There has been a sense of excitement and buzz among the New Zealand public around Kyle Jamieson's potential IPL call-up after he headlined the international home summer both with ball and bat. The 6'8" quick made his T20I debut against West Indies in November 2020 and proceeded to bag 27 wickets in four Tests at a sensational average of 12.25 to go with 131 runs at a batting average of 66.50.

Gary Stead, the current New Zealand head coach who has overseen Jamieson's rise from Canterbury, reckoned last month that Jamieson will be on the radar of the New Zealand coaches in the IPL.

A day before the IPL 2021 auction, however, Jamieson played down the hype after returning to the nets at the Bay Oval in the lead-up to the five-T20I series against Australia, which will kick off on February 22.

"To be fair, I haven't paid too much attention to it and for me I've been focused on what I can control here and I think things will pan out the way they are going to tomorrow night - whether that means I get picked up and go great and if not there's still a lot of cricket to be played across the winter," Jamieson said. "I try not to pay too much attention. Things like that tend to take care of themselves."

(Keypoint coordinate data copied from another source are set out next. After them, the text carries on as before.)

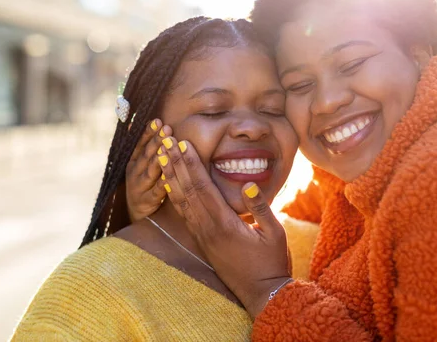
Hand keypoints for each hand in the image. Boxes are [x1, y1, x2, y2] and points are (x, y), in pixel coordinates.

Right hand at [124, 119, 171, 220]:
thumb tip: (134, 122)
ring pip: (150, 171)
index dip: (148, 132)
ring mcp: (139, 187)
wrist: (137, 214)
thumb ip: (142, 146)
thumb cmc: (143, 184)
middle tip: (167, 128)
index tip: (157, 120)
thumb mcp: (139, 165)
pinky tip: (169, 176)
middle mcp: (134, 172)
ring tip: (167, 147)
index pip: (141, 144)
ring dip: (159, 159)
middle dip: (157, 141)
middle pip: (147, 155)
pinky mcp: (147, 201)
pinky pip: (156, 192)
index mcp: (133, 162)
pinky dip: (162, 184)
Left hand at [158, 136, 290, 318]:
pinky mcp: (203, 241)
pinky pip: (185, 214)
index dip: (192, 164)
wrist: (261, 294)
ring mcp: (203, 236)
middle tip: (164, 142)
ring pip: (181, 201)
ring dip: (171, 177)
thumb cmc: (271, 263)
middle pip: (187, 190)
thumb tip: (249, 184)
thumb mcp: (275, 234)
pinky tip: (170, 185)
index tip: (183, 144)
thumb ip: (261, 209)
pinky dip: (175, 196)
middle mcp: (208, 228)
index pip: (203, 187)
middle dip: (176, 164)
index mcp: (224, 224)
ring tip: (162, 157)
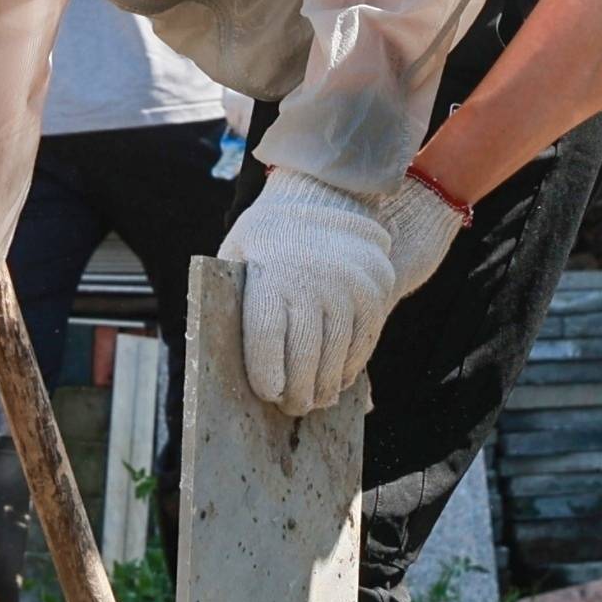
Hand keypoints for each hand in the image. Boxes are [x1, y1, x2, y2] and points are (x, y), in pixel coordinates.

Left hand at [220, 171, 462, 416]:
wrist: (324, 194)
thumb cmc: (269, 236)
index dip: (266, 376)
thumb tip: (226, 357)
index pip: (266, 341)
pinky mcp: (374, 290)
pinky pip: (364, 342)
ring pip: (337, 356)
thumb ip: (235, 303)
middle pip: (303, 357)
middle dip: (296, 392)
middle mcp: (311, 282)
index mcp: (270, 276)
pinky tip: (338, 377)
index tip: (267, 394)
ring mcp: (348, 287)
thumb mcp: (239, 257)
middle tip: (292, 407)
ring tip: (315, 399)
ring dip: (325, 386)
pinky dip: (350, 366)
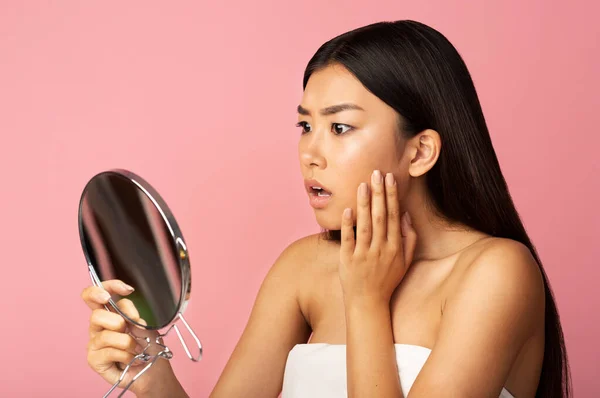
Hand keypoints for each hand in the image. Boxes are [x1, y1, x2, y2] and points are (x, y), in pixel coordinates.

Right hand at [81, 279, 179, 395]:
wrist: (152, 369)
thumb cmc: (148, 346)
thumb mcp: (145, 324)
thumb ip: (132, 313)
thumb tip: (124, 308)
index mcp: (109, 313)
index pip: (98, 294)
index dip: (108, 287)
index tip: (127, 289)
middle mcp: (99, 326)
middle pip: (96, 314)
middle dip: (117, 321)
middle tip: (129, 329)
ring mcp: (95, 343)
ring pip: (105, 335)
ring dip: (127, 342)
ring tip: (135, 349)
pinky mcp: (94, 359)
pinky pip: (108, 352)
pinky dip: (125, 355)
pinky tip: (130, 359)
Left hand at [339, 170, 416, 305]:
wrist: (368, 302)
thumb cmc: (387, 280)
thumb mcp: (405, 261)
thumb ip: (409, 238)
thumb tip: (406, 215)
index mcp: (395, 247)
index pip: (394, 216)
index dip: (392, 196)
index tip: (389, 179)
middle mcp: (381, 249)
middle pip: (380, 216)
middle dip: (379, 194)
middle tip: (376, 173)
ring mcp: (364, 255)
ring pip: (365, 225)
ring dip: (364, 204)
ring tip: (362, 185)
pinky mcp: (348, 260)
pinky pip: (348, 240)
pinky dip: (348, 225)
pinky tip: (348, 210)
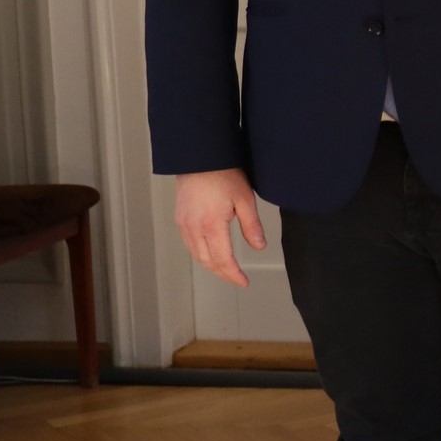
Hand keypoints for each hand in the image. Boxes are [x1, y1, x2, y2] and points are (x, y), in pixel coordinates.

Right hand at [173, 168, 265, 287]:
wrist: (200, 158)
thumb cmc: (223, 173)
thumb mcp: (245, 199)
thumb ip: (252, 226)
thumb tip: (259, 246)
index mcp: (211, 225)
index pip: (223, 259)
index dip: (234, 274)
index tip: (244, 281)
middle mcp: (194, 228)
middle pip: (208, 261)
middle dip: (223, 273)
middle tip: (237, 279)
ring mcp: (184, 224)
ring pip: (197, 255)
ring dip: (212, 266)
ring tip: (227, 270)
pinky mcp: (180, 219)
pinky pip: (190, 244)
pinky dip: (202, 254)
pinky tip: (212, 254)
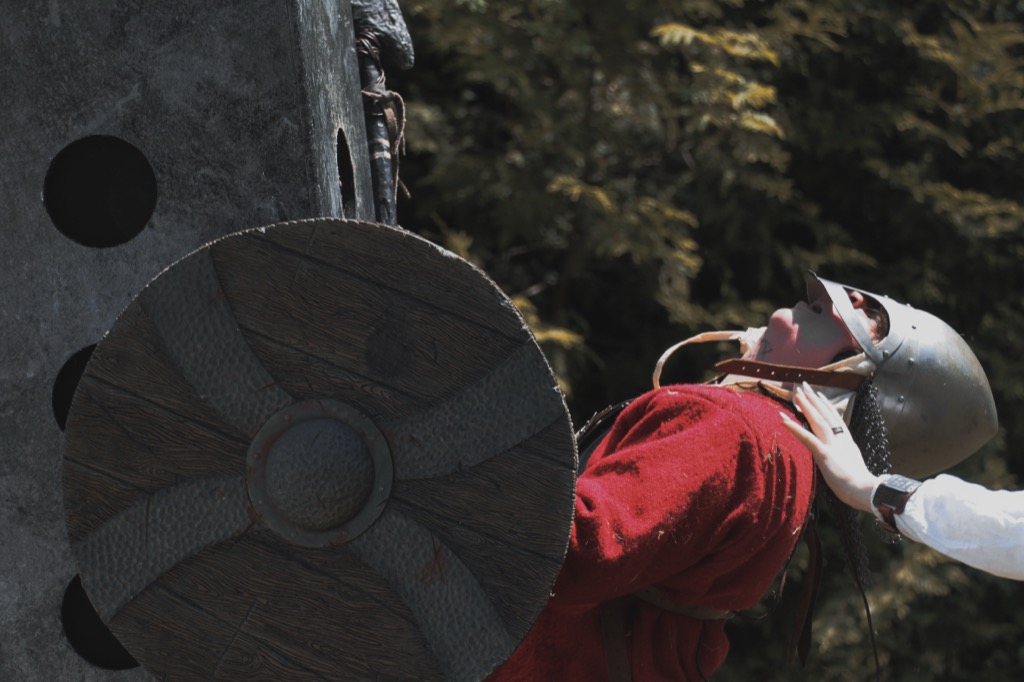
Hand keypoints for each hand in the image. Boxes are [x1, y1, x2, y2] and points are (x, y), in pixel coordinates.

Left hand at [781, 383, 876, 512]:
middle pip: (825, 415)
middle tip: (803, 385)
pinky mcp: (824, 455)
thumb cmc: (862, 486)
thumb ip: (847, 459)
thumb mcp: (854, 467)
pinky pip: (807, 439)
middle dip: (814, 400)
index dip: (826, 406)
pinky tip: (782, 419)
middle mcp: (840, 441)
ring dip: (806, 407)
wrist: (867, 492)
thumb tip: (845, 459)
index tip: (819, 394)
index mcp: (847, 443)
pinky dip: (794, 428)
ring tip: (796, 394)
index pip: (835, 420)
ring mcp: (832, 446)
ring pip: (818, 421)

Jamieson hasn't played competitive cricket in India previously, but he's looking forward to picking up new tricks and becoming a well-rounded bowler if he gets an IPL gig.

"That experience, if it comes, I'm not sure what's going to happen, but it's certainly a different experience and a lot of new learnings to come from," he said. "The probably most exciting thing is that when you get to play in these different environments, there's a lot of learning and ways to upskill and try to add strings to your bow."

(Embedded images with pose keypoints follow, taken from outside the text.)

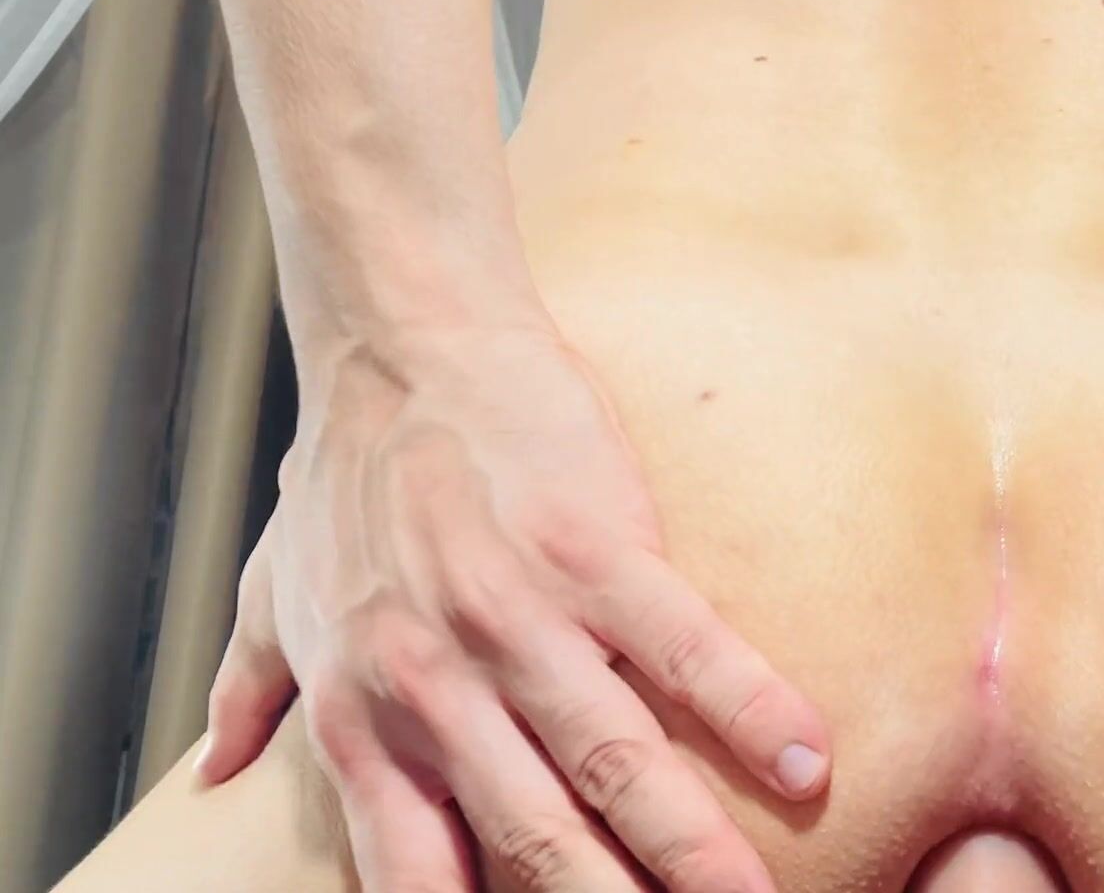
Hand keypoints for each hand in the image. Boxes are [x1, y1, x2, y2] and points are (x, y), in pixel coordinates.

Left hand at [196, 324, 829, 891]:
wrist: (401, 344)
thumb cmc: (347, 476)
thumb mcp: (275, 591)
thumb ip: (254, 687)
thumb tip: (214, 769)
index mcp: (366, 715)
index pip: (418, 874)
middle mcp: (440, 684)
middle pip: (538, 837)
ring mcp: (522, 616)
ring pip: (616, 760)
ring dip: (690, 844)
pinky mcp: (597, 546)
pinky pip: (684, 645)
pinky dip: (749, 709)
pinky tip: (807, 763)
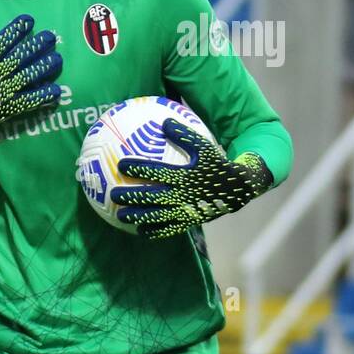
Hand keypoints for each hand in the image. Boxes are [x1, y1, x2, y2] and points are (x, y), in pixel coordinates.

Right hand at [0, 15, 61, 193]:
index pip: (1, 42)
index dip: (15, 30)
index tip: (29, 21)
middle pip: (20, 56)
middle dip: (36, 45)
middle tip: (51, 36)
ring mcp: (4, 91)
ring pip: (28, 76)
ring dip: (43, 67)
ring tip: (57, 59)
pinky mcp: (10, 107)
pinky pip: (29, 100)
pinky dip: (43, 95)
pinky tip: (56, 90)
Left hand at [110, 119, 272, 238]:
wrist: (240, 189)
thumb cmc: (217, 164)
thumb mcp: (204, 147)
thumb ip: (183, 136)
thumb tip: (164, 121)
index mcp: (184, 175)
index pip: (156, 171)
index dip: (138, 168)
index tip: (120, 164)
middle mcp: (183, 194)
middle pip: (151, 196)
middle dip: (130, 195)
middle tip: (113, 194)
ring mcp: (186, 210)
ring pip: (157, 216)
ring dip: (137, 216)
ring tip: (121, 216)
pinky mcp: (190, 222)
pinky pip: (170, 229)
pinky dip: (155, 232)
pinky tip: (141, 232)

While allrounder Jimmy Neesham, who is also in the auction after being released by the Punjab franchise, said that his New Zealand team-mates are "really excited" for Jamieson, he won't be up in the night to watch the auction unfold.

"I think I'm three and five, so a bit of a mixed bag," Neesham said. "I think I won't be watching and a couple of young guys who are in the auction for the first couple times will probably look - these are things that you can't really control. So, I'll wake up in the morning - what is it Friday morning our time? - and will see what has happened. The focus currently is certainly on playing as well as I can for New Zealand - that's sort of down the track a little bit."

Devon Conway, who won the Super Smash title with Neesham on Saturday, isn't too fussed about the auction either.

"It was a wild shot, really, my agent thought it was a good idea to get my name in the conversations," Conway had said after winning the domestic T20 title last week. "You know, I think, my understanding is that it's a small auction and for me to get into the sort of first little cut to where I am around is pretty awesome. But, I'm not really thinking too far ahead. If it happens, it happens, if it doesn't it's just pretty cool to go through the process of applying and putting your name in the hat."

Finn Allen, Conway's opening partner at Wellington Firebirds, is part of the IPL shortlist as well, having dominated the Super Smash with his down-the-track biffs and audacious switch-hits, including one off New Zealand's premier spinner Mitchell Santner. Allen emerged as the top scorer in this season's Super Smash with 512 runs in 11 innings at an average of 56.88 and strike rate of 193.93. The golden run vaulted him into the T20I squad, although only as cover for Martin Guptill who is nursing a hamstring injury. Has Allen done enough to force his way into the IPL as well?

"For me, there are no expectations," Allen had told ESPNcricinfo a day out of the Super Smash final. "It's kind of always been that way for me - I'm just going out there and enjoying what I am doing. Just trying to win the title for Wellington, and if more than that comes out of it, it would be awesome. Obviously going to the IPL would be pretty amazing - that's almost my dream for a long time now, so yeah hopefully get lucky and get picked up. But, obviously no expectations, and if it doesn't happen, there's always the future."